The light emitter 224 includes a light emitting surface 2241. The light emitting surface 2241 faces out from the recess 233 and is exposed in the recess 233. The light emitting surface 2241 is aligned with an output fiber 31 of the optical plug 10. The light emitter 224 sends the optical signals to the output fiber 31 through the light emitting surface 2241.

The light detector 225 includes a light incident surface 2251. The light incident surface 2251 faces out from the recess 233 and is exposed in the recess 233. The light incident surface 2251 is aligned with an input fiber 32. The light detector 225 receives the optical signals from the input fiber 32 through the light incident surface 2251.

In this embodiment, the light emitter 224 is a vertical-cavity surface-emitting laser (VCSEL), and the light detector 225 is a photo-diode.

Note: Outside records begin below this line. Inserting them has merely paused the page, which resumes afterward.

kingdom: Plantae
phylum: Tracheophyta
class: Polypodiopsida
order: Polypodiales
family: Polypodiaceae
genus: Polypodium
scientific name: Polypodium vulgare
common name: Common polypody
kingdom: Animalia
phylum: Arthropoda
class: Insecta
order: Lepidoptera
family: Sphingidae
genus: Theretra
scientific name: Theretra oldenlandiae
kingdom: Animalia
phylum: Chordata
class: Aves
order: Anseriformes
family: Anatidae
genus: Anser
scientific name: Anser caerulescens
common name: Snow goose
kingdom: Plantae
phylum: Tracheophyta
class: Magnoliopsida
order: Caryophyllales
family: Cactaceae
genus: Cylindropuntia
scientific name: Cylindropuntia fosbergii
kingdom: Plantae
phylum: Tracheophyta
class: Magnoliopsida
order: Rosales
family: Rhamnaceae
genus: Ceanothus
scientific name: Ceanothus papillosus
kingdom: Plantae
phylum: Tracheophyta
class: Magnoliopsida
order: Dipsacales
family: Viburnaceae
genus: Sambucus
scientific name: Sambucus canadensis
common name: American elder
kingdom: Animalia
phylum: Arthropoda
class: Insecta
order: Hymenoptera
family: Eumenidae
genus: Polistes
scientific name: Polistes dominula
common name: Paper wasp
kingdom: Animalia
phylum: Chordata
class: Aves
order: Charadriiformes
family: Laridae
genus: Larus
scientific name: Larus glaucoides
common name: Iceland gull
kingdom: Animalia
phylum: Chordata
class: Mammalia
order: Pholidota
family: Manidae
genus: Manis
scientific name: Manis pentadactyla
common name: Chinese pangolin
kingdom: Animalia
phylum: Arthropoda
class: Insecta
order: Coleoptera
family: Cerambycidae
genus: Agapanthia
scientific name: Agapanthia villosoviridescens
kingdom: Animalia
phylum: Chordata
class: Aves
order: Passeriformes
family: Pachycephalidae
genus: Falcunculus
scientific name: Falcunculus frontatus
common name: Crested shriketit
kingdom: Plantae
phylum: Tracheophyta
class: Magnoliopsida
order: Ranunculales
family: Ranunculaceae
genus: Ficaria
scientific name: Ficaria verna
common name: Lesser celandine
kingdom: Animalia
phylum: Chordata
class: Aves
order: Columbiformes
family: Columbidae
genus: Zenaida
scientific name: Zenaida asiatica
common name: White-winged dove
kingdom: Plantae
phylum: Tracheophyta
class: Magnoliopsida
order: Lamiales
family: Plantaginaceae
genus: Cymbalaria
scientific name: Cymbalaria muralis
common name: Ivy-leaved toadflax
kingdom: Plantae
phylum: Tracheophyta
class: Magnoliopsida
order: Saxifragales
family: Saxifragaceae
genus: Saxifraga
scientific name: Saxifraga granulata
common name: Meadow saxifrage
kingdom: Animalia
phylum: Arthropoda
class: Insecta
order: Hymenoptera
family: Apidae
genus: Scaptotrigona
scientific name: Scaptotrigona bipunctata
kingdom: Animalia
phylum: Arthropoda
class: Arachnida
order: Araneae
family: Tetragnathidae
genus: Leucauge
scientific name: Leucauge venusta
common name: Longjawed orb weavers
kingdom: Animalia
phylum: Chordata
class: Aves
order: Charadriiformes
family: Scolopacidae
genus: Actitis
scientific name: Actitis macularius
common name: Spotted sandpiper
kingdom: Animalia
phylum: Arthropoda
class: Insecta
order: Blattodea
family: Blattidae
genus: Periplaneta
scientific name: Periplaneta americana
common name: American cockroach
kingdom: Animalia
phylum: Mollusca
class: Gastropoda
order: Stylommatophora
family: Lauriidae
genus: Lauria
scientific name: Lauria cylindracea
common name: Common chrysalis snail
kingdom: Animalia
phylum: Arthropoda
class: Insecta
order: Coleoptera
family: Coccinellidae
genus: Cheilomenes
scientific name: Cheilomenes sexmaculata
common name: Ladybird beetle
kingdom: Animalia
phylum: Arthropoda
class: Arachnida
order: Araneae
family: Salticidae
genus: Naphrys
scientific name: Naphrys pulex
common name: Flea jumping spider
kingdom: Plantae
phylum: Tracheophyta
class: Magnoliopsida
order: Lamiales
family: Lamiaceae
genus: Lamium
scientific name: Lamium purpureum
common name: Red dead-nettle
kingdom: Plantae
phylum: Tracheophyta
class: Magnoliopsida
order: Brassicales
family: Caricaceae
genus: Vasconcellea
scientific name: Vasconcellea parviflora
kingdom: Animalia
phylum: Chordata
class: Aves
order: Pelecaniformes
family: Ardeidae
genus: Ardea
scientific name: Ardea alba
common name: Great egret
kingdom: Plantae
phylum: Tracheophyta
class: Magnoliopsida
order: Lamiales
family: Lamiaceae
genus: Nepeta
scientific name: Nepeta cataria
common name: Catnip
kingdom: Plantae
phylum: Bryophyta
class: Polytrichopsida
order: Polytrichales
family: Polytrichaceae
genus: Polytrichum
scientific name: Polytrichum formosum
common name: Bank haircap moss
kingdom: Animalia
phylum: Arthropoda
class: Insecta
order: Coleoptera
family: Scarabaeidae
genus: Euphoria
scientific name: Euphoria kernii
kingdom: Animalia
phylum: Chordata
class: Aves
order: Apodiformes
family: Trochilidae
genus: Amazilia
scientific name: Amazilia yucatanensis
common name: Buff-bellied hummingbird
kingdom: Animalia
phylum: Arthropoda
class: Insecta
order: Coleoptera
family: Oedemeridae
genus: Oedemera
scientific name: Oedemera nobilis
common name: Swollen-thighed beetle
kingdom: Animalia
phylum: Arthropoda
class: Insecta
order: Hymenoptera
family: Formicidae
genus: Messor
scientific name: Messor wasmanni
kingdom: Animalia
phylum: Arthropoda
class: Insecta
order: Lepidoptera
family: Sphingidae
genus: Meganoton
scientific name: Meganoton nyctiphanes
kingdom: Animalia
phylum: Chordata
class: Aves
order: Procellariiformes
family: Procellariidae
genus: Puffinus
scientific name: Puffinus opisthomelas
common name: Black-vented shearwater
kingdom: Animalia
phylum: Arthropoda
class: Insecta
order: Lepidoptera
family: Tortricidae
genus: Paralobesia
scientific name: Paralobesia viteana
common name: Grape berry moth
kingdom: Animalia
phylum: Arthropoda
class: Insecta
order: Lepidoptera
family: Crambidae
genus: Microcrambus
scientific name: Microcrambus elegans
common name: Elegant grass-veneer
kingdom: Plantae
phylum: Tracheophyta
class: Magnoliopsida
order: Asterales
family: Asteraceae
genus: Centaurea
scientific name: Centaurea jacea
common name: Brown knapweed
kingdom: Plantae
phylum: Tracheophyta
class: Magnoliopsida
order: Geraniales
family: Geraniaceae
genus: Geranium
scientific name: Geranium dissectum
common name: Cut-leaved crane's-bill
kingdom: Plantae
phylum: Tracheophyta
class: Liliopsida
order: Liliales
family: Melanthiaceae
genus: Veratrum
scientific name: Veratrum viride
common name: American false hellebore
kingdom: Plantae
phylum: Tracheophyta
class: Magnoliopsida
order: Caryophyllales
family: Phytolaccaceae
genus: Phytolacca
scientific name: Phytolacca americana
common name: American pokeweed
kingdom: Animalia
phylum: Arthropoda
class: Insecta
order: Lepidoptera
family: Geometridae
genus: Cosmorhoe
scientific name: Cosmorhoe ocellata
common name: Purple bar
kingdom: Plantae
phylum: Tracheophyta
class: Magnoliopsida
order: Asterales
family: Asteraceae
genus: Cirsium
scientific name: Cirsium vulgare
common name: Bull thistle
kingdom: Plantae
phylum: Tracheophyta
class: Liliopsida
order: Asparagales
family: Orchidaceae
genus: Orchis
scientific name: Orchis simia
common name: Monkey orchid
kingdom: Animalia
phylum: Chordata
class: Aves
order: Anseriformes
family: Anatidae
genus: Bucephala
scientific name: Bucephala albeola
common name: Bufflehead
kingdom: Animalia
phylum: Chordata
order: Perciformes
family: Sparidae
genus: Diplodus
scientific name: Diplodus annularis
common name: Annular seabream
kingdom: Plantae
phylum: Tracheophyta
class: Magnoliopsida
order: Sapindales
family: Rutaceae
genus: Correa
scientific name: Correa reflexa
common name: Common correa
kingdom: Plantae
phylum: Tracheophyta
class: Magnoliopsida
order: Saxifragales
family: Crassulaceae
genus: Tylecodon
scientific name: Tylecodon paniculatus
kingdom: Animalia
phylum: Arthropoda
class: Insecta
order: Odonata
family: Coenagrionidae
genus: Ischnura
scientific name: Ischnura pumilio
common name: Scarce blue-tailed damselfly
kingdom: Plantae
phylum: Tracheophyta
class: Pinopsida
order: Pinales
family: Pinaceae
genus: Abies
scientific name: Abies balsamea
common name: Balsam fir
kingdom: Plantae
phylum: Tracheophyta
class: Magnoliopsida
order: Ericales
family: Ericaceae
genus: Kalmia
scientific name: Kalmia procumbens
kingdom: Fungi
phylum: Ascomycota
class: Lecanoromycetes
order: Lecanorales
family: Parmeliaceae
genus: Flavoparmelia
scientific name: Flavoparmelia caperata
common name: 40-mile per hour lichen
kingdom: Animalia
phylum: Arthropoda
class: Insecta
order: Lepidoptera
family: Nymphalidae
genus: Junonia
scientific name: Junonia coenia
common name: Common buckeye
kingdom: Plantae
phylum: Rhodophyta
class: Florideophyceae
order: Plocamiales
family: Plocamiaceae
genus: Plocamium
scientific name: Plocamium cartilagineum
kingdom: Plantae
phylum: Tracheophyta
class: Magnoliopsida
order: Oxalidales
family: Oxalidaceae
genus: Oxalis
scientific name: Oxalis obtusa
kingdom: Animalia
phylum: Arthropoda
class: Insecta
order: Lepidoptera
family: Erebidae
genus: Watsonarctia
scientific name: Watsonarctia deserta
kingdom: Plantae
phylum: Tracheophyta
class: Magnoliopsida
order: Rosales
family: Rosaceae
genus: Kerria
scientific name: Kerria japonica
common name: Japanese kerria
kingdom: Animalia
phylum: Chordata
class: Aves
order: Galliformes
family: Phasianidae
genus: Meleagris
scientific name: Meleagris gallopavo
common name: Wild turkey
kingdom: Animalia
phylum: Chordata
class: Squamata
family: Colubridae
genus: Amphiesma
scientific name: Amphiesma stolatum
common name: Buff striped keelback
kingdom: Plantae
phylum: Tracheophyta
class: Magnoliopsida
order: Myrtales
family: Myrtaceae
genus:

The conversion portion 22 further includes a number of electric wires 226. The electric wires 226 are electrically connected to the light emitters 224 and the light detectors 225 for transmitting electrical signals.

The coupling portion 23 includes a coupling sleeve 231 which is rectangular in section. The outline of the coupling sleeve 231 is substantially cuboid. The coupling sleeve 231 defines the recess 233. The coupling portion 23 further defines positioning holes 234 in the coupling surface 221. The positioning holes 234 communicate with the recess 233 and are aligned with the positioning rods 13 of the optical plug 10. When the optical plug 10 is inserted into the recess 233, the positioning rods 13 lock into the positioning holes 234 for firmly connecting the optical plug 10 to the optical socket 20.

Referring to FIGS. 4 and 5, when in use, the optical socket 20 is set on an electronic device 200 and the electrical wires 226 are electrically connected to inner circuit (not shown) of the electronic device 200. The optical plug 10 is inserted into the optical socket 20. The electronic device 200 can exchange signals with outside through the optical fiber connector assembly 100.

It is the light emitter 224 and the light detector 225 which are respectively used for aligning with the optical fibers 30, thus, the alignment of the lenses in the optical plug 10 with the lenses in the optical socket 20 is not needed. Therefore, losses in the transmitted and received signals can be minimized.

The above particular embodiments are shown and described by way of illustration only. The principles and the features of the present disclosure may be employed in various and numerous embodiments thereof without departing from the scope of the disclosure. The above-described embodiments illustrate the scope of the disclosure but do not restrict the scope of the disclosure.